Further into the programme, Kennedy takes us as the listener on a journey to a hotel. She is suffering from dizziness, nausea and anxiety – something, she claims, that might suggest to the hotel receptionist that she is ‘stoned’. She explains that that wants to tell the receptionist that she is a professional – a writer, but suddenly, she is embarrassed and ashamed of her profession. To claim she is a writer, in this country in particular, will only confirm beliefs of extremity, eccentricity and madness. She asks, rather pivotally, has a long term exposure to her art harmed her?

Lisa Appignanesi, a British writer, states that there are many people self-diagnosed and professionally diagnosed with a mental illness who do not ‘create’ in some sense – therefore, there cannot be a direct link between art and ‘madness’. Why is it then, that we insist that all artists experience ‘bad times’?

Shakespeare’s portrayals of madness are interesting to note. For example, Hamlet is the “sanest guy” acting out in an insane situation and Lady MacBeth is maddened by destruction not construction – or creation. Shakespeare, then, could be said to focus on the insanity of the world, rather than the insanity of the artist.

The individual, it is claimed, is most defined as individual in extreme states. Madness, then, is an extreme expression of individuality.

The modern era of art embraced madness; something which could be portrayed as somewhat insulting to those who wake up every morning with no choice. Involuntary mental distress means that our guesses are wrong; we become anxious as a result of this, and then fearful – “we feel ourselves falling apart.” Often, literature on the connection between art and madness beautifies the experience of mentall illness. Psychiatrist R. D Laing once said that Schizophrenia was a type of poetry.

Kennedy looks at the work of William Kurelek. She asks if we choose to associated madness with artso that we don’t have to associate it with ourselves.

The connection that is usually made is one which states that the ‘mad’ artist creates more, or perhaps only creates at times when they are experiencing mental distress. This however, is evidentally not the case. Van Gogh, for example, could not paint during times of deep distress and Virginia Woolf would often only experience breakdowns after she had written.

Being an artist can often create another identity for someone who is suffering from a mental illness.
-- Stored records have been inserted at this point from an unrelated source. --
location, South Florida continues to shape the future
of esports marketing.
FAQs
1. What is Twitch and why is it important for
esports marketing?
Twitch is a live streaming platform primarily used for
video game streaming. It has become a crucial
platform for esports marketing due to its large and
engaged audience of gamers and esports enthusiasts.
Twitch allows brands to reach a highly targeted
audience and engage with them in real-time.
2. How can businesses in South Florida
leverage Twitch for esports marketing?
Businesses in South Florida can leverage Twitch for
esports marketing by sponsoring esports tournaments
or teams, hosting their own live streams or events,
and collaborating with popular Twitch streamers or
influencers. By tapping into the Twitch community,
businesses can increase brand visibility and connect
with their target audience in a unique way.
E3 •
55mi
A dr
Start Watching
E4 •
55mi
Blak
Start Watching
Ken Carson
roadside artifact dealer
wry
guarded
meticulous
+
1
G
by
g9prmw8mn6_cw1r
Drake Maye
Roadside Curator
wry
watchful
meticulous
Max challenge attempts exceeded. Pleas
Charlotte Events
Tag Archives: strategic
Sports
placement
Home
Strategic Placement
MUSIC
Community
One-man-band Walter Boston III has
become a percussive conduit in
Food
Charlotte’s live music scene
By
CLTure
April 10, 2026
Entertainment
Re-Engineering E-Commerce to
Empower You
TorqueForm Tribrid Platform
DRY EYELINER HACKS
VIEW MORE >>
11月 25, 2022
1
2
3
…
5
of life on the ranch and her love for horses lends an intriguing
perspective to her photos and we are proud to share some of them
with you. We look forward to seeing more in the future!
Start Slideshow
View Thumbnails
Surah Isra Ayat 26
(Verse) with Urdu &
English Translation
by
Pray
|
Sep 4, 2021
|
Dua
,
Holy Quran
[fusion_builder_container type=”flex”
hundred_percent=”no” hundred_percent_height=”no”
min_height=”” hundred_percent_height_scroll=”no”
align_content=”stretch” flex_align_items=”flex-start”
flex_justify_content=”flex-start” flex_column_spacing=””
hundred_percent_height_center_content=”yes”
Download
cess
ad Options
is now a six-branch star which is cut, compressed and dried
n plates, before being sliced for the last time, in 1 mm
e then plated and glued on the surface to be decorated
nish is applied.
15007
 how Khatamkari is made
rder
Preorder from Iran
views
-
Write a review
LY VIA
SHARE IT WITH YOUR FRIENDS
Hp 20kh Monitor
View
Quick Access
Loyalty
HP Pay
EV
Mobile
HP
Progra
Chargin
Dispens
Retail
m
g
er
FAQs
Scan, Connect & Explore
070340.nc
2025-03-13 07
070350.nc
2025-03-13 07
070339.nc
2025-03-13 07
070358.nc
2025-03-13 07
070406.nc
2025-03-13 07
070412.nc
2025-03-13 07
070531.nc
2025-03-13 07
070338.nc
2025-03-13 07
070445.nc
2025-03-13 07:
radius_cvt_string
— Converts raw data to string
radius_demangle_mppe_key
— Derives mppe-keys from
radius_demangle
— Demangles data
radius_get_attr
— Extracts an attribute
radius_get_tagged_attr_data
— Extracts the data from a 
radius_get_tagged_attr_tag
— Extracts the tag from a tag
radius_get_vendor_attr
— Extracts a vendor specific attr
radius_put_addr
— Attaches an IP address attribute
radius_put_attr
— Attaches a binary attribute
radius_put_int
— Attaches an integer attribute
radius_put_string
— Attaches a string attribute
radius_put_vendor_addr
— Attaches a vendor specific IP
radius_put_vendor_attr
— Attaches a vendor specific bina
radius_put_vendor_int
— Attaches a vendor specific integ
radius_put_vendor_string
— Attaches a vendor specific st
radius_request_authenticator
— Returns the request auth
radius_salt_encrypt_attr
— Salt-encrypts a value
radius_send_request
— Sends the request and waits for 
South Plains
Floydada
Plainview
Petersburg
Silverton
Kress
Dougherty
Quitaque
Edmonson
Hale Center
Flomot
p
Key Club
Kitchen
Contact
They become an ‘artist’ as opposed to an ‘unwell person’. The creation of art can be therapeutic – not, as Kennedy claims, in the sense of Art Therapy, but in terms of the fact that producing art for many people makes them feel better. Does this not then undermine the myth if art is in fact a cure for madness?

Being an artist in itself can create turmoil and breakdowns. Performance artist Bobby Baker has claimed that the struggle of working so many hours for an unstable income led to her breakdown. Artists are often idolised, but not paid well for this idolisation. Baker would paint watercolours of her standing on the edge of a cliff during her darkest moments. Her daughter later revealed that she found these images comforting; to her it meant her mother was using an outlet for her feelings that didn’t involve actually going and standing on the edge of a cliff. We all have ideas and thoughts that are unacceptable, and artists ‘speak’ these thoughts. Baker describes the ‘nutty’ artist, who represents what we are scared to see in ourselves.

Being an artist is not just an occupation, often, it is what makes a person who they are. This can become all consuming. But we, as art viewers, can learn to live and understand ourselves through the work of artists. Art has the ability to help us deal with our lives; it goes on transforming, and it goes on being ‘new’. The ability to create, Kennedy claims, is not something restricted to the ‘mad’, it is in fact something for everyone. Through art we can change the story – we can see the light instead of the dark. It can help us be here, and be alive.